##### Data records

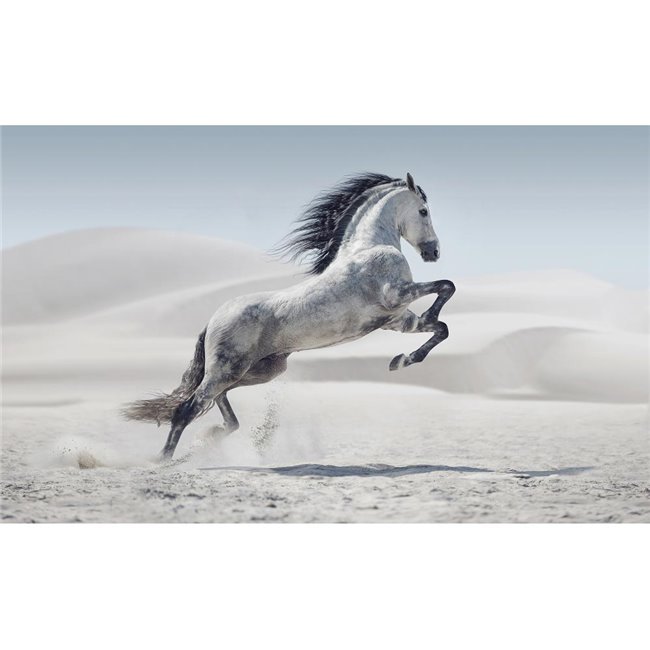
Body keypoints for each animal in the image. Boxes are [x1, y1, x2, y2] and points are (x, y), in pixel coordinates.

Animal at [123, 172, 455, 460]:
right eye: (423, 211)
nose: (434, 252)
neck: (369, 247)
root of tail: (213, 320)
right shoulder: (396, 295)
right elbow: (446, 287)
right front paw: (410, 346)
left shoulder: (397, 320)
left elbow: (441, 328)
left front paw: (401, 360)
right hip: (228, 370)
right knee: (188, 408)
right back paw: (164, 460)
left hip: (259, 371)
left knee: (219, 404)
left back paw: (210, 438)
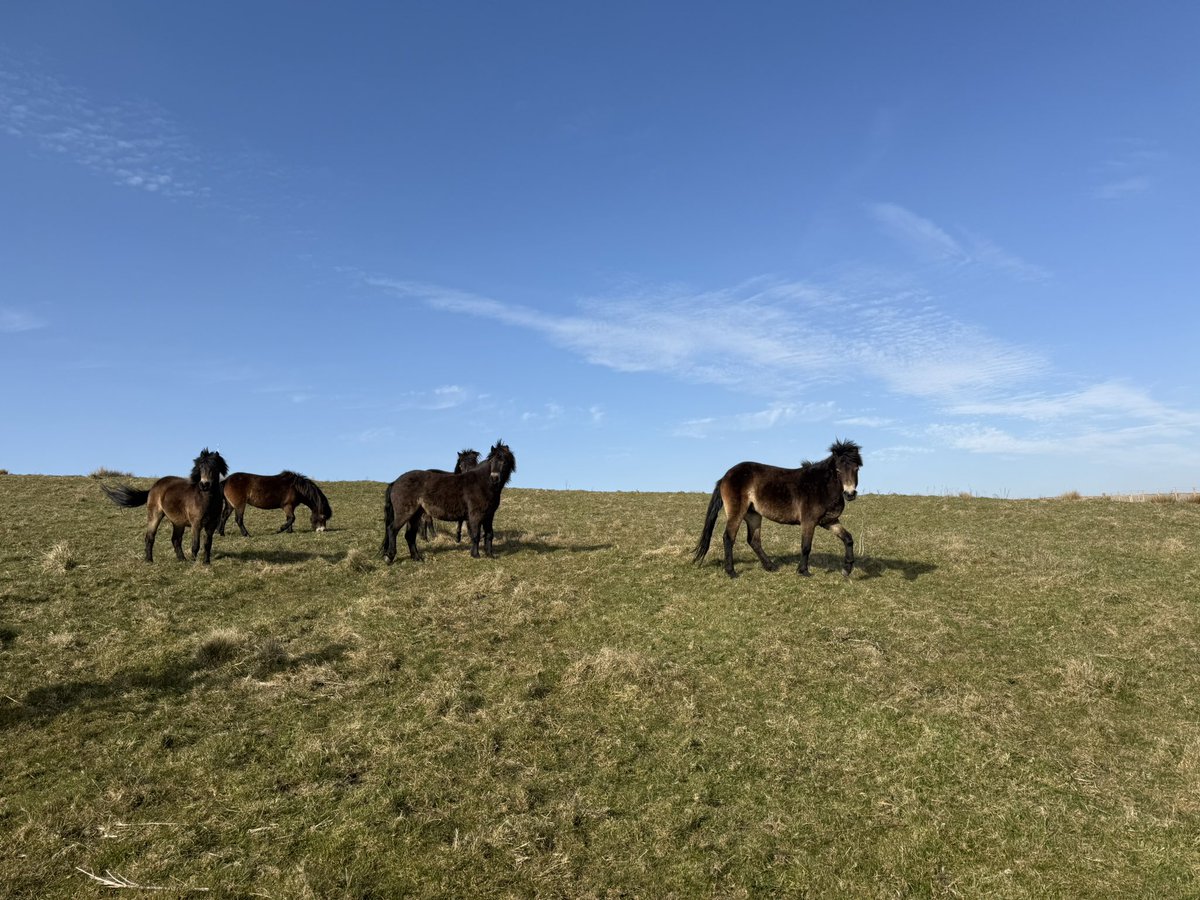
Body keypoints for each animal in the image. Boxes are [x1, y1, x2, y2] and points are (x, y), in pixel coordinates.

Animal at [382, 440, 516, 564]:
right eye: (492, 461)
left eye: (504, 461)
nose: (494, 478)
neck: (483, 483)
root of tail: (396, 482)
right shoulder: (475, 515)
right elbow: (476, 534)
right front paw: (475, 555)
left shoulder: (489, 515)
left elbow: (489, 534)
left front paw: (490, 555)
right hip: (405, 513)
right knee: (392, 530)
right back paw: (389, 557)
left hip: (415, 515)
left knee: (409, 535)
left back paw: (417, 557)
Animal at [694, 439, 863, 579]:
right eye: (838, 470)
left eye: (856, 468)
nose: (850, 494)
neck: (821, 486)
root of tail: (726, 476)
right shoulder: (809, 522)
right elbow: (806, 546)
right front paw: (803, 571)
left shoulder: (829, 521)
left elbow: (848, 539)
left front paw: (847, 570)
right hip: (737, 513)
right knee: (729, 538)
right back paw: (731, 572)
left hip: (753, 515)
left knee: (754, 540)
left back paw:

##########

Give back every entry verbatim. No pictures belong in the copy.

### Response to the task
Body keypoints for each animal in the image. Boxes are [x1, y1, x2, y2] and points are (x, y), in pixel coordinates.

Animal at [123, 172, 455, 460]:
right eye: (423, 211)
nose: (434, 252)
neck: (369, 247)
root of tail: (213, 320)
right shoulder: (396, 295)
right elbow: (446, 287)
right front paw: (410, 346)
left shoulder: (397, 320)
left elbow: (441, 328)
left front paw: (401, 360)
right hip: (228, 370)
right knee: (188, 408)
right back paw: (164, 460)
left hip: (259, 371)
left knee: (219, 404)
left back paw: (210, 438)
Body keypoints for each animal in the image. Boxes are [x1, y1, x2, y2] and points are (x, y), in pixel coordinates.

Animal at [382, 440, 516, 564]:
right eye: (492, 461)
left eye: (504, 461)
nose: (494, 478)
neck: (483, 483)
root of tail: (396, 482)
right shoulder: (475, 515)
right elbow: (476, 534)
right front paw: (475, 555)
left shoulder: (489, 515)
left elbow: (489, 534)
left front paw: (490, 555)
right hip: (405, 513)
right knee: (392, 530)
right back paw: (389, 557)
left hip: (415, 515)
left knee: (409, 535)
left back paw: (417, 557)
Animal at [694, 439, 863, 579]:
right eye: (838, 470)
left eye: (856, 468)
nose: (850, 494)
neck: (821, 486)
root of tail: (726, 476)
right shoulder: (809, 522)
right elbow: (806, 546)
right front paw: (803, 571)
left shoulder: (829, 521)
left elbow: (848, 539)
left front paw: (847, 570)
right hip: (737, 513)
right knee: (729, 538)
right back paw: (731, 572)
left hip: (753, 515)
left knee: (754, 540)
left back paw:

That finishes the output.